Attached LTSpice simulation file. The differences between sim and real circuit are: I guessed the value of the source resistor R7. D3 isn't 4148 but something a tad beefier, but i haven't got a clue what it is exactly. The zener is supposed to be 18v instead of 15v, and the mosfet is 6N60 not 8N60, so efficiency is a bit higher in simulation. If the component numbering order seems weird, that's exactly how it was on the silkscreen. All other values are accurate including the ESR of the output caps.

It doesn't look that bad if you ask me.

[Th3_uN1Qu3]

As for the input filter (not pictured), it's pretty interesting. It has one 0.33u X cap from neutral to live with two 1Meg resistors in series to discharge it. Two small inductors in series with each input leg of the bridge rectifier. They are not wound on a common core but on two separate small yellow/white toroids. They measure only 30uH each so i don't know how effective they are really. At least they tried.

Two 2n2 Y caps from neutral and live to ground (not just one) and here's where it gets interesting - the Y caps aren't referenced to earth ground (which like i said isn't connected) but to secondary ground instead. Basically this is a PSU with the earth ground omitted. Just like an ATX PSU plugged in an unearthed outlet, it will bite you if you touch secondary ground and earth ground at the same time. There's a 3rd 2n2 Y cap joining the secondary ground with the primary ground (negative of primary cap). I've seen this before and i understand it's good for EMI filtering, but to me it just seems like a very, very, very bad idea.

[tom66]

RMS ripple through the cap before the pi filter is 3.3A, but it's rated for 1.5A. Wouldn't be surprised to see that bulge... that's just plain bad design.

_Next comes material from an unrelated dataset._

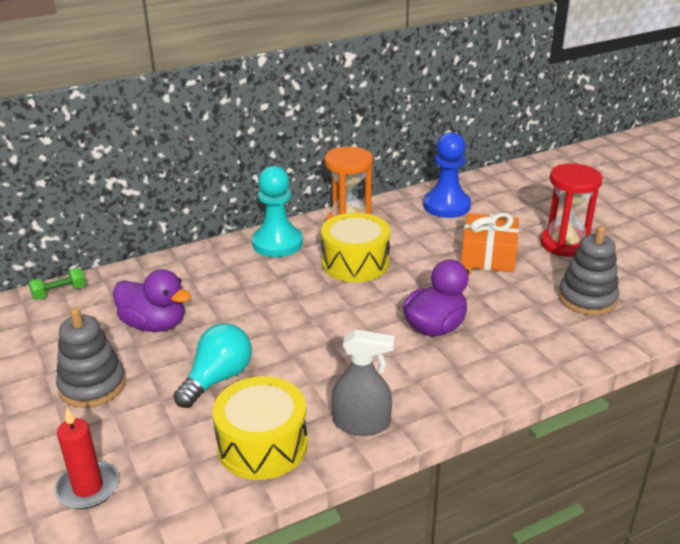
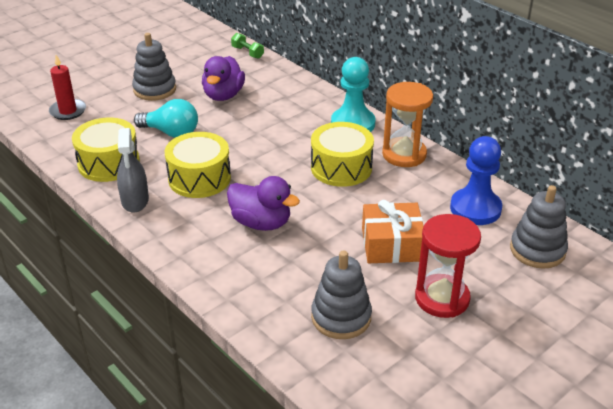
camera: 75 degrees right, 5 degrees up
(334, 363) = (199, 178): none -> yellow drum
(508, 191) = (537, 250): none -> grey stacking toy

Then again, I had a similar problem with a two-transistor circuit. I got ripple down to around 2.7Arms, so I had to spec a 3300u 25V cap.

[budm]

"There's a 3rd 2n2 Y cap joining the secondary ground with the primary ground (negative of primary cap). I've seen this before and i understand it's good for EMI filtering, but to me it just seems like a very, very, very bad idea." That is very common practice to get the EMI down, and the cap is always X/Y type for safety, the value is low enough for the leakage current.

[Th3_uN1Qu3]

Now that you reminded me: Both secondary caps tested bad even though they didn't bulge. The 1500uF one had a whopping 550 mOhms ESR (instead of 55 it should have had), and the 1000uF 110 mOhms instead of 58.

[ben7]

Quote:

Originally Posted by Th3_uN1Qu3

Now that you reminded me: Both secondary caps tested bad even though they didn't bulge. The 1500uF one had a whopping 550 mOhms ESR (instead of 55 it should have had), and the 1000uF 110 mOhms instead of 58.

Hehe, and did you use your new ESR meter your making?
Sometimes the caps dry out, or in the first place they were poorly made

-Ben

[budm]

That is very commonly used snubber circuits.

[Th3_uN1Qu3]

I typed resistor instead of diode there, i was talking about the additional 220pF cap across the diode.

And yes i did use the ESR meter i'm making - if i had one already i wouldn't be making one.